Given text:
Islamabad, June 19 (Reuters): Pakistan summoned the British ambassador today and told him awarding a knighthood to author Salman Rushdie was insensitive and contrary to efforts to foster understanding between religions.

Rushdie, whose novel The Satanic Verses outraged many Muslims around the world, was awarded a knighthood for services to literature in Queen Elizabeth’s birthday honours list published on Saturday.

The Pakistani parliament passed a resolution yesterday deploring the knighthood, and the religious affairs minister said the honour could be used to justify suicide bombings. He later said he did not mean such attacks would be justified.

Britain said it was concerned about the minister’s comments and nothing could justify suicide blasts.

Pakistanis protested in several cities today chanting “Death to Rushdie” and burning effigies of the Indian-born British author.

Foreign ministry spokeswoman Tasnim Aslam said British High Commissioner Robert Brinkley had been called in.

“He was told that Salman Rushdie has been a controversial figure who is known less for his literary contribution and more for his offensive and insulting writing which deeply hurts the sentiments of Muslims all over the world,” she said.

“Conferment of a knighthood on Salman Rushdie shows an utter lack of sensitivity on the part of the British government.”

Rushdie’s book prompted protests, some violent, by Muslims in many countries after it was published in 1988. Muslims say the novel blasphemed the Prophet Mohammad and ridiculed the Quran and events in early Muslim history.

Brinkley said yesterday Rushdie’s knighthood was a reflection of his contribution to literature and was not intended as an insult to Islam or the Prophet Mohammad.

What you need to do:
(a) Condense the paragraph of the Rushdie knighthood article that begins "Rushdie's book prompted protests" into a single shorter sentence that keeps its main facts.
(b) From the rows, reproduce the lines starting with the line that contains "1. 資料源使用免費的 API - https://restcountries.com/" and going on through the line that contains "- 點擊國家名稱后顯示一個 Modal，裏面顯示該國家的其他資訊。", both included.
The Rushdie knighthood article and the rows are separate pieces of material.

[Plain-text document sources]
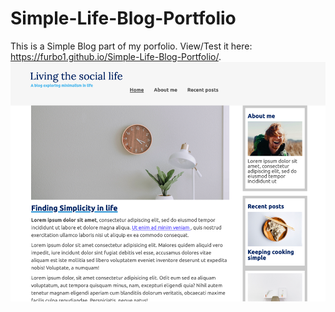 # Simple-Life-Blog-Portfolio
This is a Simple Blog part of my porfolio.
View/Test it here:  https://furbo1.github.io/Simple-Life-Blog-Portfolio/. 
![Alt text](https://github.com/furbo1/Simple-Life-Blog-Portfolio/blob/master/Snip20200924_27.png)
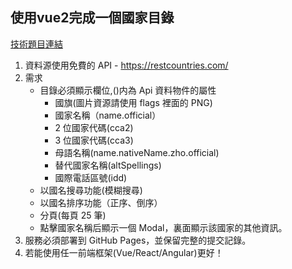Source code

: ## 使用vue2完成一個國家目錄

[技術題目連結](https://docs.google.com/forms/d/e/1FAIpQLSfs4Gb8fX7wmywKvwr_56YL3UgjAvqwfgMY3ZxbxGjC8p0sHg/viewform)

1. 資料源使用免費的 API - https://restcountries.com/
2. 需求
   - 目錄必須顯示欄位,()内為 Api 資料物件的屬性
     - 國旗(圖片資源請使用 flags 裡面的 PNG)
     - 國家名稱（name.official）
     - 2 位國家代碼(cca2)
     - 3 位國家代碼(cca3)
     - 母語名稱(name.nativeName.zho.official)
     - 替代國家名稱(altSpellings)
     - 國際電話區號(idd)
   - 以國名搜尋功能(模糊搜尋)
   - 以國名排序功能（正序、倒序）
   - 分頁(每頁 25 筆)
   - 點擊國家名稱后顯示一個 Modal，裏面顯示該國家的其他資訊。
3. 服務必須部署到 GitHub Pages，並保留完整的提交記錄。
4. 若能使用任一前端框架(Vue/React/Angular)更好！
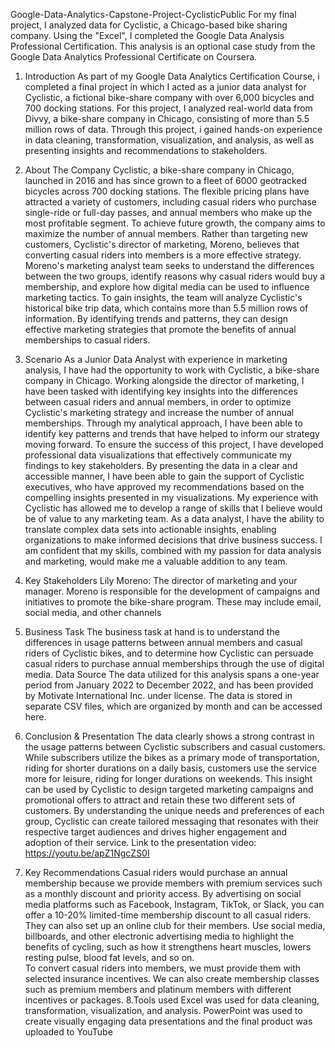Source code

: Google-Data-Analytics-Capstone-Project-CyclisticPublic
For my final project, I analyzed data for Cyclistic, a Chicago-based bike sharing company. Using the "Excel", I completed the Google Data Analysis Professional Certification.
This analysis is an optional case study from the Google Data Analytics Professional Certificate on Coursera.
1. Introduction
As part of my Google Data Analytics Certification Course, i completed a final project in which I acted as a junior data analyst for Cyclistic, a fictional bike-share company with over 6,000 bicycles and 700 docking stations. For this project, I analyzed real-world data from Divvy, a bike-share company in Chicago, consisting of more than 5.5 million rows of data. Through this project, i gained hands-on experience in data cleaning, transformation, visualization, and analysis, as well as presenting insights and recommendations to stakeholders.
2. About The Company
Cyclistic, a bike-share company in Chicago, launched in 2016 and has since grown to a fleet of 6000 geotracked bicycles across 700 docking stations. The flexible pricing plans have attracted a variety of customers, including casual riders who purchase single-ride or full-day passes, and annual members who make up the most profitable segment.
To achieve future growth, the company aims to maximize the number of annual members. Rather than targeting new customers, Cyclistic's director of marketing, Moreno, believes that converting casual riders into members is a more effective strategy. Moreno's marketing analyst team seeks to understand the differences between the two groups, identify reasons why casual riders would buy a membership, and explore how digital media can be used to influence marketing tactics.
To gain insights, the team will analyze Cyclistic's historical bike trip data, which contains more than 5.5 million rows of information. By identifying trends and patterns, they can design effective marketing strategies that promote the benefits of annual memberships to casual riders.
3. Scenario
As a Junior Data Analyst with experience in marketing analysis, I have had the opportunity to work with Cyclistic, a bike-share company in Chicago. Working alongside the director of marketing, I have been tasked with identifying key insights into the differences between casual riders and annual members, in order to optimize Cyclistic's marketing strategy and increase the number of annual memberships. Through my analytical approach, I have been able to identify key patterns and trends that have helped to inform our strategy moving forward.
To ensure the success of this project, I have developed professional data visualizations that effectively communicate my findings to key stakeholders. By presenting the data in a clear and accessible manner, I have been able to gain the support of Cyclistic executives, who have approved my recommendations based on the compelling insights presented in my visualizations.
My experience with Cyclistic has allowed me to develop a range of skills that I believe would be of value to any marketing team. As a data analyst, I have the ability to translate complex data sets into actionable insights, enabling organizations to make informed decisions that drive business success. I am confident that my skills, combined with my passion for data analysis and marketing, would make me a valuable addition to any team.
4. Key Stakeholders
Lily Moreno: The director of marketing and your manager. Moreno is responsible for the development of campaigns and initiatives to promote the bike-share program. These may include email, social media, and other channels
5. Business Task
The business task at hand is to understand the differences in usage patterns between annual members and casual riders of Cyclistic bikes, and to determine how Cyclistic can persuade casual riders to purchase annual memberships through the use of digital media.
Data Source The data utilized for this analysis spans a one-year period from January 2022 to December 2022, and has been provided by Motivate International Inc. under license. The data is stored in separate CSV files, which are organized by month and can be accessed here.
6. Conclusion & Presentation
The data clearly shows a strong contrast in the usage patterns between Cyclistic subscribers and casual customers. While subscribers utilize the bikes as a primary mode of transportation, riding for shorter durations on a daily basis, customers use the service more for leisure, riding for longer durations on weekends. This insight can be used by Cyclistic to design targeted marketing campaigns and promotional offers to attract and retain these two different sets of customers. By understanding the unique needs and preferences of each group, Cyclistic can create tailored messaging that resonates with their respective target audiences and drives higher engagement and adoption of their service.
Link to the presentation video: https://youtu.be/apZ1NgcZS0I

7. Key Recommendations
Casual riders would purchase an annual membership because we provide members with premium services such as a monthly discount and priority access.
By advertising on social media platforms such as Facebook, Instagram, TikTok, or Slack, you can offer a 10-20% limited-time membership discount to all casual riders. They can also set up an online club for their members.
Use social media, billboards, and other electronic advertising media to highlight the benefits of cycling, such as how it strengthens heart muscles, lowers resting pulse, blood fat levels, and so on.
To convert casual riders into members, we must provide them with selected insurance incentives.
We can also create membership classes such as premium members and platinum members with different incentives or packages.
8.Tools used
Excel was used for data cleaning, transformation, visualization, and analysis. PowerPoint was used to create visually engaging data presentations and the final product was uploaded to YouTube

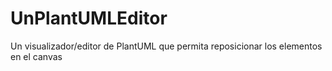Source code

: # UnPlantUMLEditor

Un visualizador/editor de PlantUML que permita reposicionar los elementos en el canvas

Answers to the exercise:
(a) After its 1988 publication, Rushdie's book set off protests, some violent, by Muslims in many countries, who say it blasphemed the Prophet Mohammad and ridiculed the Quran and events in early Muslim history.

(b)
1. 資料源使用免費的 API - https://restcountries.com/
2. 需求
   - 目錄必須顯示欄位,()内為 Api 資料物件的屬性
     - 國旗(圖片資源請使用 flags 裡面的 PNG)
     - 國家名稱（name.official）
     - 2 位國家代碼(cca2)
     - 3 位國家代碼(cca3)
     - 母語名稱(name.nativeName.zho.official)
     - 替代國家名稱(altSpellings)
     - 國際電話區號(idd)
   - 以國名搜尋功能(模糊搜尋)
   - 以國名排序功能（正序、倒序）
   - 分頁(每頁 25 筆)
   - 點擊國家名稱后顯示一個 Modal，裏面顯示該國家的其他資訊。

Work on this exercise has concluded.